The Department may decline to issue an operating certificate on either one of two grounds, or on both. First, it may refuse a certificate unless the applicant shows to the satisfaction of the Department that the equipment is designed to operate without causing a violation of any provision of the act, or of its implementing rules and regulations. Clearly, under the prior order relied upon by defendant, the Department could not have refused defendant a permit for failure to comply with emission standards measured by pro*119cedures not yet published. It could, and did however, refuse the certificate on the second ground, that the equipment failed to incorporate advances in the art of air pollution control developed for the kind and amount of air contaminant emitted by the equipment. N. J. S. A. 26 :2C-9.2(c). The fact that the Department could not enforce against appellant one of the conditions for issuance of a certificate provides no reason to foreclose it from insisting that other conditions to its issuance be met. Moreover, defendant’s argument in this regard, has since become moot with the recent promulgation of testing procedures. 8 N. J. Regis. 228(a), June 21, 1976. The regulation cures the defect which precluded enforcement of emission standards against defendant. Determination of a controversy by an appellate court must be made in accordance with law in effect at the time of decision and not at the time the proceeding was commenced. In re Petition of South Lakewood Water Co., 61 N. J. 230, 248 (1972); S. & L. Ass’n, Inc. v. Washington Tp., 35 N. J. 224, 227 (1961); Little Ferry v. Bergen Cty. Sewer Auth., 9 N. J. 536, 547 (1952), cert. den. 344 U. S. 865, 73 S. Ct. 105, 97 L. Ed. 670 (1952). With publication of the standards, no obstacle any longer exists to the enforcement of N. J. S. A. 26 :2C-9.2(c) as against defendant.
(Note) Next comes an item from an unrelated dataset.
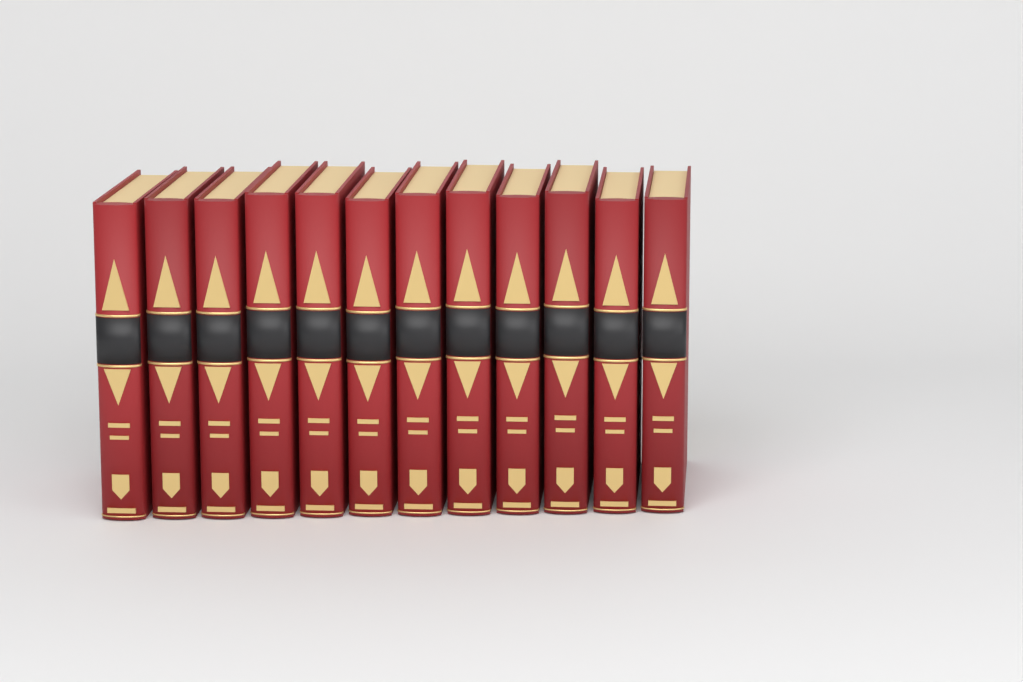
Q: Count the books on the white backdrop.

Although the subsequent adoption of the testing procedures would not have validated imposition of monetary penalties for violation of emission standards not measurable at the time by published procedures, monetary penalties were not imposed therefor and, at any rate, the appropriateness and amount of penalties have been settled by the parties and that issue is not before us.
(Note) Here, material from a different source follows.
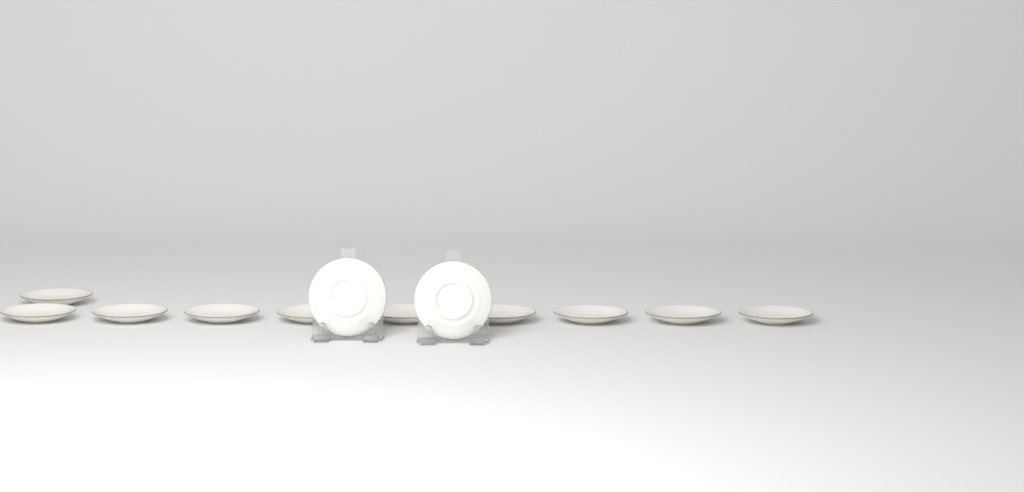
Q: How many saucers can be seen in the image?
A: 12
Finally, defendant contends that the Department "should not be permitted to compel compliance with the permit and certificate requirements before the question of the constitutional validity of N. J. A. C. 7:27-6.1 et seq., raised in Midland’s counterclaims, is disposed of.” This contention lacks any real substance. Midland has already complied with the trial court order requiring applications to be made for *120permits. Indeed, it sought permits earlier, in 1973. In the constitutional issue raised, Midland is not concerned with the provision upon which rejection of its application was based, but rather with a regulation governing emissions not relied upon by the Department in rejecting defendant’s application. We, therefore, see no reason to delay defendant’s compliance with the permit and certificate requirements until the asserted question concerning the constitutionality of a regulation not affecting the rejection of its application is 'disposed of.
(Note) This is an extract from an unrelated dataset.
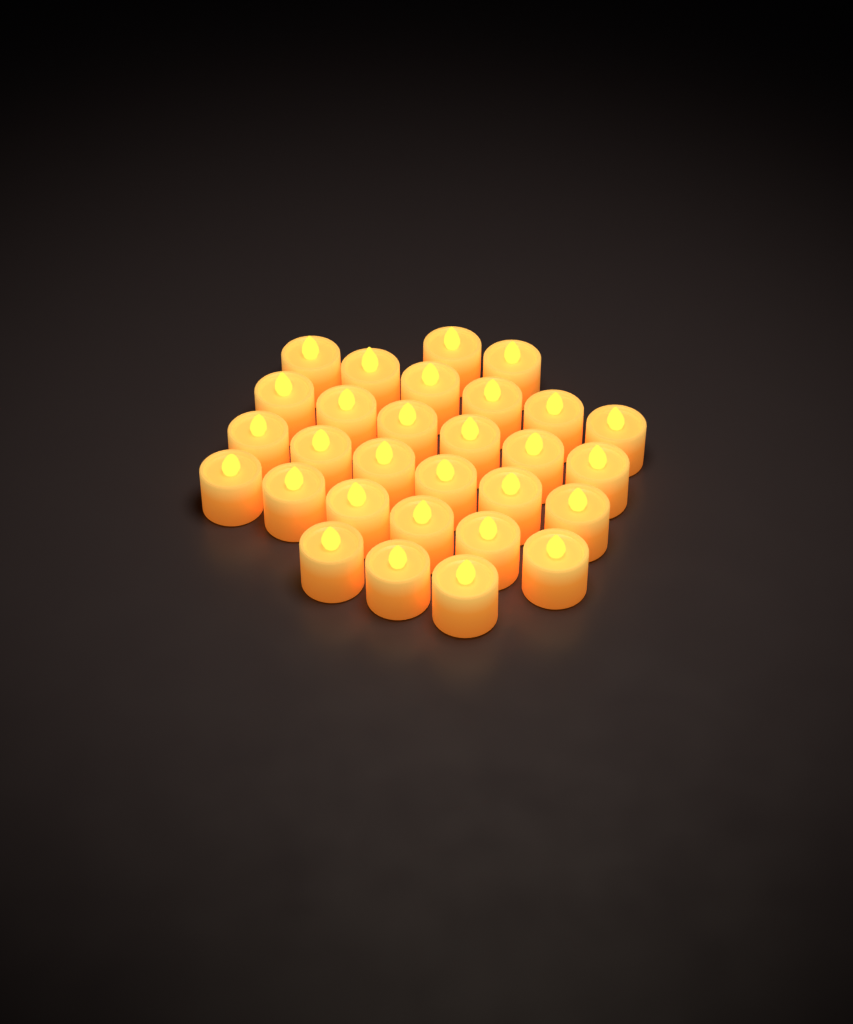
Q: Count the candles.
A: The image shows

Defendant is, however, free to pursue the matter, but in the Appellate Division where it properly belongs. See R. 2:2-3(a) (2). Accordingly, the dismissal of the counterclaim will be vacated and the appeal transferred to the Appellate Division. B. 1:13-4(a). Defendant’s contentions with respect to the trial court’s dismissal of affirmative defenses need no longer concern us; the merits of those affirmative defenses, in the interest of expediting this matter, have been considered by us in this appeal.

Affirmed.

The remaining unresolved issues upon which summary judgment was denied were settled by the parties and a consent judgment reflecting the terms and conditions of that settlement was executed and filed, preserving the issue to be considered herein for appeal. Hence, the order appealed from is not interlocutory and no leave to appeal was sought or granted; the appeal is of right.

Permits and certificates are not required where equipment yields less than a stated amount of contaminants emitted, depending upon the nature of the process being used. See, e.g., N. J. A. C. 7:27-8.2 (a) (2), (3), (4) and (7). Neither defendant nor the State has referred to these regulations and they do not appear to be germane.